Posts per Hour: {2: 269, 1: 282, 22: 383, 21: 518, 19: 552, 17: 587, 15: 646, 14: 513, 13: 444, 11: 312, 10: 282, 9: 222, 7: 226, 3: 271, 23: 343, 20: 510, 16: 579, 8: 257, 0: 301, 18: 614, 12: 342, 4: 243, 6: 234, 5: 209}

Comments per Hour: {2: 2996, 1: 2089, 22: 3372, 21: 4500, 19: 3954, 17: 5547, 15: 18525, 14: 4972, 13: 7245, 11: 2797, 10: 3013, 9: 1477, 7: 1585, 3: 2154, 23: 2297, 20: 4462, 16: 4466, 8: 2362, 0: 2277, 18: 4877, 12: 4234, 4: 2360, 6: 1587, 5: 1838}


By using the two dictionaries that we created above, we can calculate the average number of comments per post by hour. We loop through one of the dictionaries to loop through all the available hours, then for each hour we divide the number of comments by the number of posts. 

We then print the results. 

In [11]:
avg_by_hour = []

for hour in counts_by_hour:
    num_posts = counts_by_hour[hour]
    num_comments = comments_by_hours[hour]
    avg_comments = round(num_comments / num_posts, 2)
    avg_by_hour.append([hour, avg_comments])
    
print('Avg. Num. of Comments per Post by Hour: {}'.format(avg_by_hour))

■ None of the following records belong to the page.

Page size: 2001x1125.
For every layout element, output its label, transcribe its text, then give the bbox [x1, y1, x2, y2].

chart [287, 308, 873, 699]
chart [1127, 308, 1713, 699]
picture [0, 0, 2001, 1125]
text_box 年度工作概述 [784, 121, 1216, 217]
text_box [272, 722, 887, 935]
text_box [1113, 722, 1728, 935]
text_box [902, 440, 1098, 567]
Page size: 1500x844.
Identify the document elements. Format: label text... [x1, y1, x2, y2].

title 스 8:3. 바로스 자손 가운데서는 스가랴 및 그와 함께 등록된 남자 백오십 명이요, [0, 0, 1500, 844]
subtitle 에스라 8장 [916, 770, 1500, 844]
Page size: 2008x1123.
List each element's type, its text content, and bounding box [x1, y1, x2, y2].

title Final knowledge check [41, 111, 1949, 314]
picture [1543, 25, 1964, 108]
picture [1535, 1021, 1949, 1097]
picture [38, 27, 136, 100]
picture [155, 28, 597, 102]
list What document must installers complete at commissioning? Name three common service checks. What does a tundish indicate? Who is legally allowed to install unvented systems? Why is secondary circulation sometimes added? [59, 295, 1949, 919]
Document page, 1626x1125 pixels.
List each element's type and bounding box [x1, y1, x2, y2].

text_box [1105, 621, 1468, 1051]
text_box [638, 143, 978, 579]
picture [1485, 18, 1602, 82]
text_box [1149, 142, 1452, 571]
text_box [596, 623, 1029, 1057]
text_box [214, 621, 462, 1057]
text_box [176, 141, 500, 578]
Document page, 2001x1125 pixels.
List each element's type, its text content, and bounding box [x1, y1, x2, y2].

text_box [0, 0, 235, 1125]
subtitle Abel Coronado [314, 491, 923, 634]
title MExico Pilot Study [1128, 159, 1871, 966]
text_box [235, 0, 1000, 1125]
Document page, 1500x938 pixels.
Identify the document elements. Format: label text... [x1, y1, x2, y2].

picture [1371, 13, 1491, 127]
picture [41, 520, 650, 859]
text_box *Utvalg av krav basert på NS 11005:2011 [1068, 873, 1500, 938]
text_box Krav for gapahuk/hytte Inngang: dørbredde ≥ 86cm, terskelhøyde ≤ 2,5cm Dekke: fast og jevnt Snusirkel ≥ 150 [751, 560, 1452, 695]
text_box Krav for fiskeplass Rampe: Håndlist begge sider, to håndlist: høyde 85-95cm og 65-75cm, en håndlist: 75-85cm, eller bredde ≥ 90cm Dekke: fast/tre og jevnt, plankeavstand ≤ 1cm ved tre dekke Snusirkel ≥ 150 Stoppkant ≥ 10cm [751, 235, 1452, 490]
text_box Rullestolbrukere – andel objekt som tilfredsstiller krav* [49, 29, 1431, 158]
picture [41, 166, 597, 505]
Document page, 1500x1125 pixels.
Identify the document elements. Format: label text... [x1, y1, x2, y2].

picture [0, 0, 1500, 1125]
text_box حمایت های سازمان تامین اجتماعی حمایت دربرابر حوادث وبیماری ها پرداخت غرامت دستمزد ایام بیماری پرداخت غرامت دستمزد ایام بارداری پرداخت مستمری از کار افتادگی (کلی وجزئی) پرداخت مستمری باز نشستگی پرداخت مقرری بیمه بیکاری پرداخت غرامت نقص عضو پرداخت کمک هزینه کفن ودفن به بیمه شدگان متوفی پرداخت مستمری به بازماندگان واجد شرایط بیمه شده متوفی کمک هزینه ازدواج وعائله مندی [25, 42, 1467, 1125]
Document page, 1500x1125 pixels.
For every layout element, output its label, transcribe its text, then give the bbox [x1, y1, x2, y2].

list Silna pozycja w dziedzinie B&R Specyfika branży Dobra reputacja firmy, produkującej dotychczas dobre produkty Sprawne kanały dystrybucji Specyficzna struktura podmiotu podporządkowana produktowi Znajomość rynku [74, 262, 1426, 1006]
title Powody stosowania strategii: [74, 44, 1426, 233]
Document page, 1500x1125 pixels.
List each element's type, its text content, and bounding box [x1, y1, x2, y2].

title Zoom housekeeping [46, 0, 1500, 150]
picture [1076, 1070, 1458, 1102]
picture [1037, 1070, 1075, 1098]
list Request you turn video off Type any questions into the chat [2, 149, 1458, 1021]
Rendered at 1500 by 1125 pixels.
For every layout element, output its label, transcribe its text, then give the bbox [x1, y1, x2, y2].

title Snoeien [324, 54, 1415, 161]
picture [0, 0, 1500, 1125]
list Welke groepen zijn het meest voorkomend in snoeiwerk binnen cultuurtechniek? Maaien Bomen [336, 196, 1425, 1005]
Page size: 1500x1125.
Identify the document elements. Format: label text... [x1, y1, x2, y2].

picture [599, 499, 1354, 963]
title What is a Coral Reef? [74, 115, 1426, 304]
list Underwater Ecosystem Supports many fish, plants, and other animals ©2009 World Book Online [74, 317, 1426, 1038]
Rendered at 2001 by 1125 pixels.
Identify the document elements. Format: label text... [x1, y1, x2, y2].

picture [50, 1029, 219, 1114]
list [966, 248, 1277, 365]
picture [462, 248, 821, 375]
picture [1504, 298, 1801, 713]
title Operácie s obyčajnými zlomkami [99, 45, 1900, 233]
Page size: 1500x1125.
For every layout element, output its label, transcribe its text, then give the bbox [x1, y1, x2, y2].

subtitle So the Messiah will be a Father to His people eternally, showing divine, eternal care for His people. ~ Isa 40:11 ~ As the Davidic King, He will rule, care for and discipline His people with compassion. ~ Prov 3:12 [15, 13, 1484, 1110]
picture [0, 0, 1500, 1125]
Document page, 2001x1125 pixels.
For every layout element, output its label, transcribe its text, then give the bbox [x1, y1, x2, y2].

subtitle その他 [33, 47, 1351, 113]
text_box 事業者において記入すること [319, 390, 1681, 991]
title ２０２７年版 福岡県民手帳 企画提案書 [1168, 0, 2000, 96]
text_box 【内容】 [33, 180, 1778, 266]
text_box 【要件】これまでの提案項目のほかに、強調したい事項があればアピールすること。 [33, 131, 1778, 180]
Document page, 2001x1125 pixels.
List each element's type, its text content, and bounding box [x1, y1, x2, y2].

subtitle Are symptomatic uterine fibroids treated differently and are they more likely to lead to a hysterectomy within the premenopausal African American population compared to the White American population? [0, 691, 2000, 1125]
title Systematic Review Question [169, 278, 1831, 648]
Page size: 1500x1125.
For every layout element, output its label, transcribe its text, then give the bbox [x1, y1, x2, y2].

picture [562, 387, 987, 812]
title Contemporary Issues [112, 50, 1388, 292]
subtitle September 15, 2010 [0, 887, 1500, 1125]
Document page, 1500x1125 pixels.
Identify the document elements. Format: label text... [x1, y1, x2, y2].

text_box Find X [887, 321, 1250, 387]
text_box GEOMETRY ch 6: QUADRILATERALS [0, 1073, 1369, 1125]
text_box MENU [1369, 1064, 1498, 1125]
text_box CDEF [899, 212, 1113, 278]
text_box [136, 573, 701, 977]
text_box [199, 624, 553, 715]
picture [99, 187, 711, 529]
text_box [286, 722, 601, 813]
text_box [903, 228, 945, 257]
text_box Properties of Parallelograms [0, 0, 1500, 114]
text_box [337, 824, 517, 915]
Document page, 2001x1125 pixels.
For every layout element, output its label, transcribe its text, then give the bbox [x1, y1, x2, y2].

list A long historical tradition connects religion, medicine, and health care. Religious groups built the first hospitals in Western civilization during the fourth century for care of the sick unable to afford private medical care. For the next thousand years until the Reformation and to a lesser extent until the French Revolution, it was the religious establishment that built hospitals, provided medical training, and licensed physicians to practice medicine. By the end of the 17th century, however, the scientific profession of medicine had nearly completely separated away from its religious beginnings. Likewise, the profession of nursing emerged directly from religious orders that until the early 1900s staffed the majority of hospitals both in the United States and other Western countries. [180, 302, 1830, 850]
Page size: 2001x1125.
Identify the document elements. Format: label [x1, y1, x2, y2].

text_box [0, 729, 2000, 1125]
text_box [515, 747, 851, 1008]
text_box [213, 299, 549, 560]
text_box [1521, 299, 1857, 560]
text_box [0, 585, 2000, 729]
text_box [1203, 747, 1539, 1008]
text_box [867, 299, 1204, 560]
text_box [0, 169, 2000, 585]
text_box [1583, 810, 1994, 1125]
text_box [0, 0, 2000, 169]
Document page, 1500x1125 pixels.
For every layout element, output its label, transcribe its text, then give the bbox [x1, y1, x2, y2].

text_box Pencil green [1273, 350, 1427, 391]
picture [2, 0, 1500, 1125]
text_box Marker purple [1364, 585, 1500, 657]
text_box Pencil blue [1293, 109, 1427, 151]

Avg. Num. of Comments per Post by Hour: [[2, 11.14], [1, 7.41], [22, 8.8], [21, 8.69], [19, 7.16], [17, 9.45], [15, 28.68], [14, 9.69], [13, 16.32], [11, 8.96], [10, 10.68], [9, 6.65], [7, 7.01], [3, 7.95], [23, 6.7], [20, 8.75], [16, 7.71], [8, 9.19], [0, 7.56], [18, 7.94], [12, 12.38], [4, 9.71], [6, 6.78], [5, 8.79]]


Once we have the data from above, we swap the columns so we can sort them from most average comments to lowest. We then print the top five hours.

In [12]:
swap_avg_by_hour = []

for row in avg_by_hour:
    hour = row[0]
    avg_comments = row[1]
    swap_avg_by_hour.append([avg_comments, hour])
    
sorted_swap = sorted(swap_avg_by_hour, reverse=True)

print('Top 5 Hours for Ask Posts Comments:')

for row in sorted_swap[:5]:
    comments = row[0]
    hour = row[1]
    print('{}:00: {} average comments per post.'.format(hour, comments))

Top 5 Hours for Ask Posts Comments:
15:00: 28.68 average comments per post.
13:00: 16.32 average comments per post.
12:00: 12.38 average comments per post.
2:00: 11.14 average comments per post.
10:00: 10.68 average comments per post.


**Comment:** After looking at the above results, we can conclude that, in order to have a higher chance of receiving comments for your 'Ask Posts', you should be posting at 15:00 EST, followed by 13:00 EST and 12:00 EST.